From 3 to 43 employees in eight years; established market leader in Denmark and millions in capital injection from investors who believe in the company’s solution on the international market.
“In retrospect, this is an obvious success,” says Bo Eskerod Madsen, founder and co-owner of the company Remoni:
“But we didn’t know that when we started.”
The small addition is an essential part of the story of Remoni.
Because in retrospect, the company is unquestionably a success. Remoni has developed a sensor and an algorithm that makes it easier and cheaper to monitor technical installations, reducing and eliminating waste of energy, water and productivity.
Already now, the company’s solution is used in 10-15 percent of the market in Denmark, and Remoni’s new investors have since 2020 poured DKK 60 million into the company to chase the international market, where the same challenges exist.
A story of growth, exports, investor support and success – but also a story that begins very humbly.
In 2014, Bo Eskerod Madsen applied to EUDP for funding for the environmental project Powerclamp, which was to make monitoring of technical installations cheaper and better, so that the environment could be spared unnecessary waste.
“We had seen a need for a smarter way and thought someone should do something. With support from EUDP, ‘someone’ then joined us,” says Bo Eskerod Madsen.

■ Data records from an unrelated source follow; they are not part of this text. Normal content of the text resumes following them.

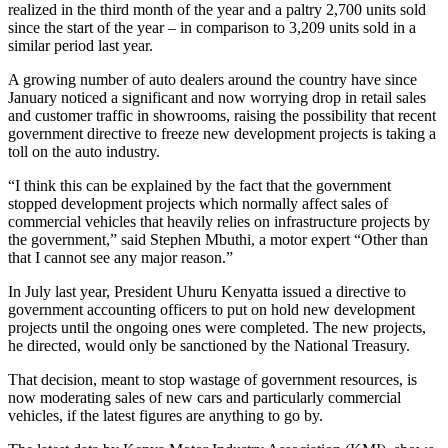
realized in the third month of the year and a paltry 2,700 units sold
since the start of the year – in comparison to 3,209 units sold in a
similar period last year.
A growing number of auto dealers around the country have since
January noticed a significant and now worrying drop in retail sales
and customer traffic in showrooms, raising the possibility that recent
government directive to freeze new development projects is taking a
toll on the auto industry.
“I think this can be explained by the fact that the government
stopped development projects which normally affect sales of
commercial vehicles that heavily relies on infrastructure projects by
the government,” said Stephen Mbuthi, a motor expert “Other than
that I cannot see any major reason.”
In July last year, President Uhuru Kenyatta issued a directive to
government accounting officers to put on hold new development
projects until the ongoing ones were completed. The new projects,
he directed, would only be sanctioned by the National Treasury.
That decision, meant to stop wastage of government resources, is
now moderating sales of new cars and particularly commercial
vehicles, if the latest figures are anything to go by.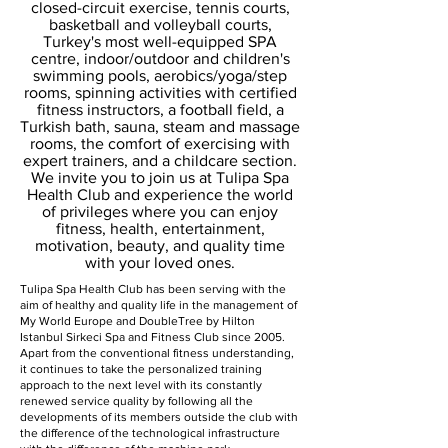
closed-circuit exercise, tennis courts,
basketball and volleyball courts,
Turkey's most well-equipped SPA
centre, indoor/outdoor and children's
swimming pools, aerobics/yoga/step
rooms, spinning activities with certified
fitness instructors, a football field, a
Turkish bath, sauna, steam and massage
rooms, the comfort of exercising with
expert trainers, and a childcare section.
We invite you to join us at Tulipa Spa
Health Club and experience the world
of privileges where you can enjoy
fitness, health, entertainment,
motivation, beauty, and quality time
with your loved ones.
Tulipa Spa Health Club has been serving with the
aim of healthy and quality life in the management of
My World Europe and DoubleTree by Hilton
Istanbul Sirkeci Spa and Fitness Club since 2005.
Apart from the conventional fitness understanding,
it continues to take the personalized training
approach to the next level with its constantly
renewed service quality by following all the
developments of its members outside the club with
the difference of the technological infrastructure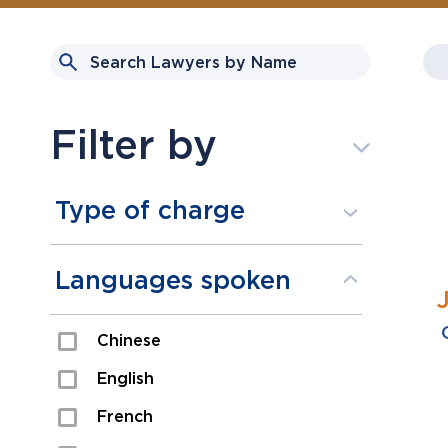
Filter by
Type of charge
Assault
Languages spoken
Domestic Assault
Chinese
Drugs
English
Fraud
French
Impaired/DUI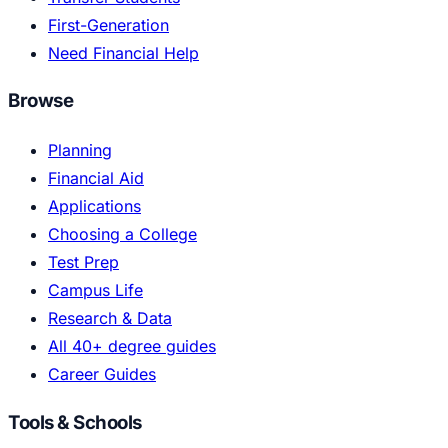
First-Generation
Need Financial Help
Browse
Planning
Financial Aid
Applications
Choosing a College
Test Prep
Campus Life
Research & Data
All 40+ degree guides
Career Guides
Tools & Schools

Today, the small project with one idea, three employees and one million kroner in support has grown significantly. Remoni has received capital; More than DKK 50 million has been invested in developing and refining the products, and some of the researchers from the university with whom they collaborated in the project are now among Remoni’s 43 employees.
Jalil Boudjadar, associate professor at Software Engineering & Computing Systems at Aarhus University and one of the partners in the original innovation project, is pleased with this:
“It’s always great for researchers to see when research and ideas become a technology that can be sold and make a real difference,” says Jalil Boudjadar.
He sees participation in the innovation project as a great benefit, and the university has launched new projects together with Remoni:
“It is interesting for researchers to go from paper and calculations to real products, and the collaboration with Remoni makes us even sharper at working with specific challenges. So it is a mutually good cooperation,” says Jalil Boudjadar.
When the business support system supports an innovative idea with funding, neither repayment nor return is expected. Therefore, the support is also called ‘soft money’.
Remoni is a good example of how ‘soft money’ can pave the way for ‘hard cash’:
“We are the story of a small project that became the lever for something big. The support meant that we went from idea to project and today have a product,” says Bo Eskerod Madsen:
“The support can eliminate risk. Private investors don’t like ‘we think it works’. But when they know it works, they want to join, and that has accelerated our growth,” says Bo Eskerod Madsen:
“One should not underestimate the value of innovation projects as the initiator of something bigger. They are super strong at getting started on something that can then develop,” he says.
When Remoni founder Bo Eskerod Madsen joined Powerclamp in 2014; For example, if we were involved in an environmental project with DKK 1 million in EUDP funding, it was about making monitoring of technical installations cheaper and better. Today, the company has grown to 43 employees, and in the past two years, external investors have invested DKK 60 million in the company with the goal of expanding Remoni’s solutions internationally.
The PowerClamp project was facilitated by Energy Cluster Denmark and had these partners with them: Remoni, Expero A/S, the Danish Energy Management Association and Aarhus University.
“We are the story of a small project that became the lever for something big,” says Bo Eskerod Madsen.